= Zero speed switch =

Zero speed switches (ZSS) also known as Speed Actuating Sensing Switches are used to detect whether a rotating shaft is turning (even at very slow speeds) in various machines, conveyors, power plants, and in industries involving the production of cement, sugar, textiles, paper, etc. Zero speed switches mainly use electromechanical, electronic, or magnetic proximity technologies. Electromechanical speed switches are direct coupled, speed-indicating devices which open or close a set of contacts mechanically, as a function of the rotational speed of the switch shaft. Electronic zero speed switches are direct-coupled, speed-indicating devices that open or close a set of contacts through a relay and electronic circuit. User-defined settings and the rotational input speed of the shaft determine the speed at which an electronic zero-speed switch trips.

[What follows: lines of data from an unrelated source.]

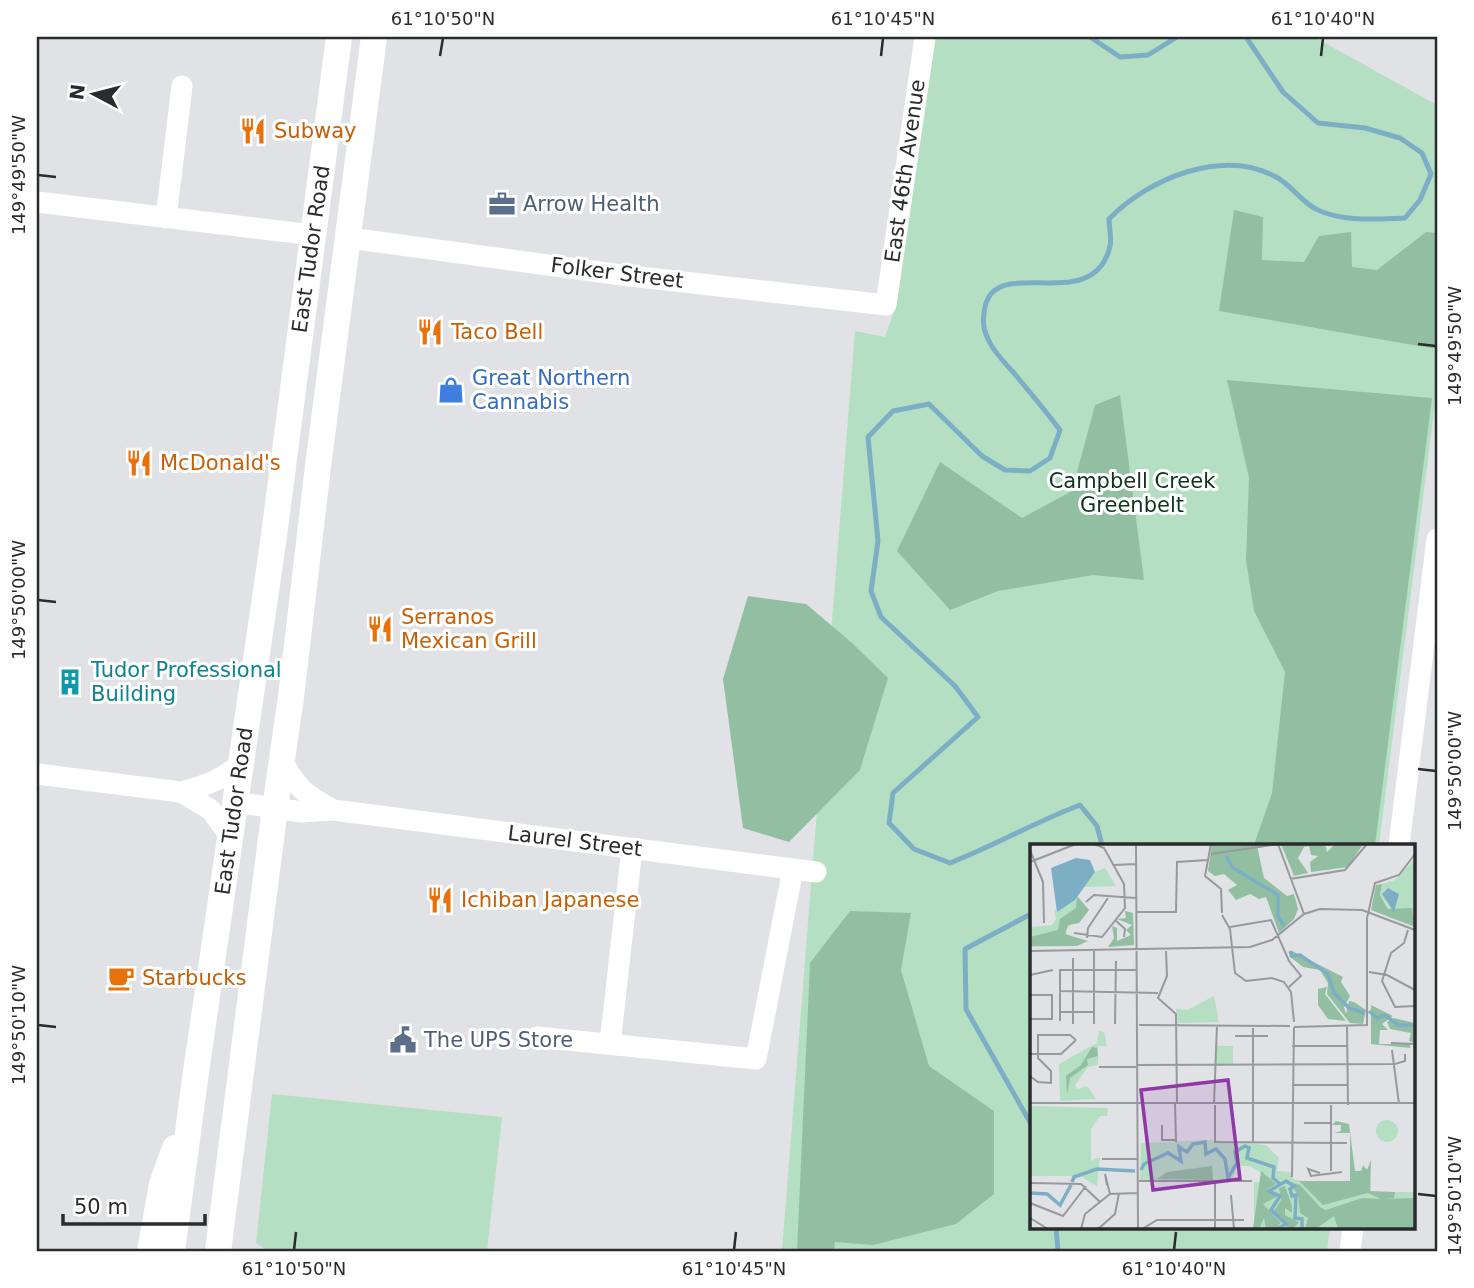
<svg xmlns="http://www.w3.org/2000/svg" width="1474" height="1288" font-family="'DejaVu Sans',sans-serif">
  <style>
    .green { fill: #b5dfc3 }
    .forest { fill: #92bfa2 }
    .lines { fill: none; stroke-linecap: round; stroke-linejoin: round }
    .stream { stroke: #7cafc6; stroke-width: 5 }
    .minor { stroke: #fff; stroke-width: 21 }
    .major { stroke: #fff; stroke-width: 26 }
    .ticks { fill: none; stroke: #2a2b2d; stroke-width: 2.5 }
    .labels { text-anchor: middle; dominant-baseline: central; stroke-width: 6; stroke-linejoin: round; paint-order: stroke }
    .food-label { font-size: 21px; fill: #c56008; stroke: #fff; text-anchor: start }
    .street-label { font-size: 21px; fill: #2a2b2d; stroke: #fff }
    .service-label { font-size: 21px; fill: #4e5e75; stroke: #fff; text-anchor: start }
    .shop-label { font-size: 21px; fill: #366cbe; stroke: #fff; text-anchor: start }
    .park-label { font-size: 21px; fill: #0e331f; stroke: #fff }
    .culture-label { font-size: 21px; fill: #0d838f; stroke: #fff; text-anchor: start }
    .inset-river { fill: none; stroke: #7cafc6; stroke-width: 3.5 }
    .inset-road { fill: none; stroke: #97999c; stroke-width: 2 }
    .view { fill: #8f39a7; fill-opacity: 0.15; stroke: #8f39a7; stroke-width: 3.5 }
    .inset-edge { fill: none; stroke: #2a2b2d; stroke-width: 3.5 }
    .neatline { fill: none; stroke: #2a2b2d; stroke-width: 2.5 }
    .ticks-label { font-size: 18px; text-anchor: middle; fill: #2a2b2d }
  </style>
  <rect width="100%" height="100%" fill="#e0e2e6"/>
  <path class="green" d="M936 37H1314L1437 105V388L1379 845H1031V1227H1330L1327 1251H782L855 331 885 337 893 314Z
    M272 1094 502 1117 487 1251H268L256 1243Z"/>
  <path class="forest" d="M1234 210 1263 217 1262 260 1304 262 1319 236 1351 232 1352 267 1377 270 1426 232 1437 233 1436 349 1219 311Z
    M1227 380 1432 398 1375 845H1254L1272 793 1285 672 1254 611 1246 560 1249 478Z
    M1120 395 1144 580 1093 575 998 591 950 610 897 551 940 462 1022 518 1072 491 1095 405Z
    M748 596 806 604 851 642 888 678 860 770 789 842 743 828 723 679Z
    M850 911 911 913 901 970 929 1066 994 1111V1194L956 1224 873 1245 835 1242 834 1251H797L810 963Z"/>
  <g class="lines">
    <path class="stream" d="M1090 37 1120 57 1148 55 1177 37
      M1102 845 1097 826 1080 805C1035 822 994 846 950 863L914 849 889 823 893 793 978 717 955 686 881 617 871 591 878 541 868 437 893 411 929 404 982 456 1005 470 1030 471 1050 458 1060 430C1045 410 1029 391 1013 372 1005 363 995 353 990 343 983 330 982 321 985 307 996 253 1094 317 1110 246 1112 238 1109 227 1109 219 1149 178 1224 147 1278 178 1293 187 1304 205 1320 211 1347 222 1377 219 1405 218L1420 200 1431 174 1422 153 1400 138 1365 128 1318 123 1283 92 1246 37
      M1031 914 965 949 966 1009 1031 1124
      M1056 1227 1058 1251"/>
    <path class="minor" d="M37 202 313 235
      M166 218 182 86
      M349 238 622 275 886 305 925 37
      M282 760C296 788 306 795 333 810
      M37 774 181 792 211 810 230 836
      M181 792C204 786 223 780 241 763
      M235 802 302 812 333 810 816 872
      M1399 845 1437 539
      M537 1037 756 1059 793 869
      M610 1044 632 848
      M1350 1251 1353 1227"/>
    <path class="major" d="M150 1251 162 1184 175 1148
      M172 1251 196 1072 273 543 339 37
      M218 1251 275 808 291 697 318 466 374 37"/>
  </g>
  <path class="ticks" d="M440 56 443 38M881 56 883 38M1321 56 1323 38M38 175 56 177M1418 344 1436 346M38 600 56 602M1418 769 1436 771M38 1025 56 1027M1418 1194 1436 1196M294 1250 296 1232M734 1250 736 1232M1174 1250 1176 1232"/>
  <defs>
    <g id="restaurant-bare" transform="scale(2.1)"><path d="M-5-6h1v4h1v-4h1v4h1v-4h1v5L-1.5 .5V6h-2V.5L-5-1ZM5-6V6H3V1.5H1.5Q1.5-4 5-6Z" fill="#e8710a" stroke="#fff" stroke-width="2.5" paint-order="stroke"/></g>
    <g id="office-bare" transform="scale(2.1)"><path d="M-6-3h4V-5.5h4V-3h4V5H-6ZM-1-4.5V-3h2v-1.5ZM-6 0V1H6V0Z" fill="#5c6f8a" stroke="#fff" stroke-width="2.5" paint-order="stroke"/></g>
    <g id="shop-bare" transform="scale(2.1)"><path d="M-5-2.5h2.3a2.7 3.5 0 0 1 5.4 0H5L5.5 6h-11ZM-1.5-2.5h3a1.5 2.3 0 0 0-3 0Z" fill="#3f7fe0" stroke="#fff" stroke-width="2.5" paint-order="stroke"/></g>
    <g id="building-bare" transform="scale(2.1)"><path d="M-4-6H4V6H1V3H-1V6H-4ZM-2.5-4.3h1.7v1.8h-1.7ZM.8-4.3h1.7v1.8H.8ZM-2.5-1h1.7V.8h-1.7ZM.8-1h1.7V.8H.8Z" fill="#0f9aa8" stroke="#fff" stroke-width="2.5" paint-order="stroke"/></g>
    <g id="cafe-bare" transform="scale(2.1)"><path d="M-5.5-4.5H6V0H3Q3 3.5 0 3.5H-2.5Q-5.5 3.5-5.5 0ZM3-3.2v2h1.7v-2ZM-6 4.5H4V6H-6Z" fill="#e8710a" stroke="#fff" stroke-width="2.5" paint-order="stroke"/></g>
    <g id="civic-bare" transform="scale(2.1)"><path d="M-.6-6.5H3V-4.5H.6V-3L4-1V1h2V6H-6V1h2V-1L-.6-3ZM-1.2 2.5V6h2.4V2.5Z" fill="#5c6f8a" stroke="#fff" stroke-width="2.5" paint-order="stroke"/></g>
  </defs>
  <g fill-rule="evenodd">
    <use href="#restaurant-bare" x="253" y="131"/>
    <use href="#office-bare" x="502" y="204"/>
    <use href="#restaurant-bare" x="430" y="332"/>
    <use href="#shop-bare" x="451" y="390"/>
    <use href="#restaurant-bare" x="139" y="463"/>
    <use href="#restaurant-bare" x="380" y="629"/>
    <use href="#building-bare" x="70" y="682"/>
    <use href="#restaurant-bare" x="440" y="900"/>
    <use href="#cafe-bare" x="121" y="978"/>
    <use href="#civic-bare" x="403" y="1040"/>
  </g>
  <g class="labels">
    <g class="food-label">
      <text x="274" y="131">Subway</text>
      <text x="451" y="332">Taco Bell</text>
      <text x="160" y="463">McDonald's</text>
      <text x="401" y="617">Serranos<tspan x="401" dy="24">Mexican Grill</tspan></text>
      <text x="461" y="900">Ichiban Japanese</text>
      <text x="142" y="978">Starbucks</text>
    </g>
    <g class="street-label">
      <text transform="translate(905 171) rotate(-82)">East 46th Avenue</text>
      <text transform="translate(311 249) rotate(-82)">East Tudor Road</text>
      <text transform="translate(617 273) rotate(7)">Folker Street</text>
      <text transform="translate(234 811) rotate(-82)">East Tudor Road</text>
      <text transform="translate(575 841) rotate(7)">Laurel Street</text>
    </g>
    <g class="service-label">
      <text x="523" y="204">Arrow Health</text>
      <text x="424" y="1040">The UPS Store</text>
    </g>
    <g class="shop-label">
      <text x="472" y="378">Great Northern<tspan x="472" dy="24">Cannabis</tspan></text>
    </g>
    <g class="park-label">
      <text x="1132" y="481">Campbell Creek<tspan x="1132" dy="24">Greenbelt</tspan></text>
    </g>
    <g class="culture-label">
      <text x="91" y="670">Tudor Professional<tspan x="91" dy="24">Building</tspan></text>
    </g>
  </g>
  <g transform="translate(1030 844)">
    <rect width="385" height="385" fill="#e0e2e6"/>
    <path d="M385 15V67H361L350 51 352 40 365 36ZM75 24 86 42 54 43 65 28ZM47 52 59 66 36 85 37 91 51 97 47 102 0 103V83L22 81 26 75 24 64 27 68ZM184 152 189 178 148 179 146 165 157 166ZM69 187 74 188 77 202H68V221L58 223 45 241 47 245 57 242 66 255 30 257 29 220 67 199ZM185 202H203V220H185ZM0 262 78 264 77 272H70L61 285V317L70 313 67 342 50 332H0ZM346 287a11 11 0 1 1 22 0a11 11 0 1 1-22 0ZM182 296 236 301 249 314 247 327 261 328 263 335 273 337 321 338 322 330 340 324 341 348H385V385H224V338H231V329L220 322H207L202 336H110L111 299Z" fill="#b5dfc3"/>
    <path d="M182 0H237L227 2 234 34 257 52 264 50 268 65 264 75 249 89 236 53 229 55 220 50 206 56 198 46 207 41 194 30 185 32 178 27ZM251 0H295L297 8 305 0H333L318 23 281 28 280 18 288 12 281 11 279 2 274 3 268 14 278 29 264 32ZM352 40 350 51 358 65 382 64 385 83 341 66 346 41ZM47 52 59 66 49 79 38 81 35 90 58 97 47 102H0V93L28 86 30 75 46 64ZM95 67 103 69 104 101 78 103 84 94 82 82 87 84V97L101 91 96 86 102 81 87 75 96 74ZM262 107 313 133 311 138 320 152 314 163 316 170 319 157 324 158 336 166 333 180 320 179 297 150 298 139 290 126 273 123 259 112ZM297 143 295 150 316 177 298 175 288 161V145ZM341 161 363 172 352 180 358 186H350L349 200H380V204L341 200ZM364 174 385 179V199L379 197 381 189 360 185 357 178ZM62 203 67 204 68 212 57 215 58 221 40 234 37 250 36 232 51 221ZM306 277 319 280 325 327H331L333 321 337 326 341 316 340 347 365 348 364 354 355 355 385 354V385H308L304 372 286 385H275L278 374 270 369 268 351 259 338 270 341 290 363 296 366 332 354 351 355 338 349 293 361 269 337H320V289H304L311 287V281H302ZM182 322 183 336 127 335 137 328ZM231 327 246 340 237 346 248 352 233 360 251 379 245 385H236L234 374 229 385H223ZM255 342 262 362V369L255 364V371L269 378 263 385H258L244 367 251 356 249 344Z" fill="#92bfa2"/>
    <path d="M46 14 60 16 65 28 45 56 27 68 21 24ZM358 44 369 50 364 68 352 50Z" fill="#7cafc6"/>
    <path class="inset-river" d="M196 12 203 24 248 51V72L254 82M260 107 262 112 270 111 298 130 304 149 319 164 335 169M339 167 347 174 355 171 368 181H385M111 326 114 320 138 309 151 317 149 303 157 308 163 300 175 298 176 310 186 305 195 315 198 334 207 319 205 308 215 302 219 304 217 314 244 323 243 334 251 341M42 338 44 333 67 325 105 327M0 349 17 350 30 361 41 341M247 385 256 380 241 366 250 352 239 347 256 337 264 342 260 345 262 352 266 351 265 374 272 375V385"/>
    <path class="inset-road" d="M106 0 108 385M181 0 175 32 191 45 192 69M248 0 274 70M0 6 13 38 14 79M181 10 248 0M0 18 46 0M84 21 106 20M260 35 315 26 337 0M56 58 64 51 106 54M107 68H146L147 18 178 16M192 71 200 85 205 129 216 137 242 134 254 138 261 148 264 178M85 76 95 85 94 93M200 83 241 76 259 117 271 132 259 143M378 86 374 99 361 109 352 137 365 163 385 162M44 89 72 93 95 64 94 40 74 4 64 0M57 94 58 84 78 54M0 107 220 103 242 96 274 70 290 65 332 66 385 86M136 107 137 132 128 154 146 170 147 258M43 114V180M339 128 357 131 385 146M0 131 23 126M29 147 128 149M0 151H22V175H0M30 168H64M30 177V126H107M64 180V107M85 180 86 117M109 181 260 182M317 182 318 261M264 183 337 181V74L345 39 369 31 385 10M223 184V298M205 192H238M361 199 385 200M262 202H317M362 206 369 260M0 210H31L46 196M108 221 365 220 375 217V210M69 223H106M0 232 8 238 21 239V227L8 214V191H40L46 196M262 241H317M145 258 146 298M0 259H385M184 259 187 181M185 261V298L317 299M301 261V327M274 279H301M132 281V296H146M72 315H108M290 329 278 325 281 332 312 328M262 333 264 183M109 337H222M185 338V385M0 339 51 340 70 358M77 341 75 330 80 350M201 351 204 385M0 359 33 372 56 342M0 374 18 385M51 385 55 370 80 350 107 349M68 385 85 370 89 349M112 385 127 376H214"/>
    <path class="view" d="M198 236 210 335 123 346 111 246Z"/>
    <rect width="385" height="385" class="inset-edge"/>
  </g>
  <rect width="1474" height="1288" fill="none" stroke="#ffffff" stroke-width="77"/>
  <g transform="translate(94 94) rotate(277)" stroke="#ffffff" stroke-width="5" paint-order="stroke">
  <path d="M0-5L12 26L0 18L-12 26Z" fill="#2a2b2d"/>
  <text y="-10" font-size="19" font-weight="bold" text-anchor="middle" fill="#2a2b2d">N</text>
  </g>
  <path d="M63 1214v10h142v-10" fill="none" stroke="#2a2b2d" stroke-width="3.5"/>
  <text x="74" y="1214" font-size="21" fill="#2a2b2d" stroke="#ffffff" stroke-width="5" paint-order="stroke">50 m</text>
  <rect x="38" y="38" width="1398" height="1212" class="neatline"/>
  <g class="ticks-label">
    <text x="443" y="25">61°10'50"N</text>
    <text x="883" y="25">61°10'45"N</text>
    <text x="1323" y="25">61°10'40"N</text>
    <text transform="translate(19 175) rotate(-90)" y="6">149°49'50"W</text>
    <text transform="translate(1455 346) rotate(-90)" y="6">149°49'50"W</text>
    <text transform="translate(19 600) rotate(-90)" y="6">149°50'00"W</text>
    <text transform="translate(1455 771) rotate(-90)" y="6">149°50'00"W</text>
    <text transform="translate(19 1025) rotate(-90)" y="6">149°50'10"W</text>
    <text transform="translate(1455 1196) rotate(-90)" y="6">149°50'10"W</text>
    <text x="294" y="1275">61°10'50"N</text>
    <text x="734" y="1275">61°10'45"N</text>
    <text x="1174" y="1275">61°10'40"N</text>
  </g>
</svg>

A small timing delay may be required for avoiding nuisance tripping during running as well as during starting of the machine. This is taken care of in the electronics of the ZSS.

== Specifications ==
Zero speed switches differ in terms of performance specifications, mounting styles, and features. Important specifications include operating range or the input shaft speed, trip set-point, operating temperature range, operating conditions, field adjustability, operating voltage, and relay contact rating. For various applications, zero speed switch suppliers can provide zero speed switches that are explosion proof, weather proof or dust proof.

There are two types of ZSS, based on power supply provision. One is the interrupted power type, in which the power supply is given to the ZSS only for the duration for which the power is going to the motor of that machine. In the second type, the power supply is continuously given to the ZSS.
Installation of the zero speed switches depends on the shaft or rotating part construction, where the speed has to be monitored.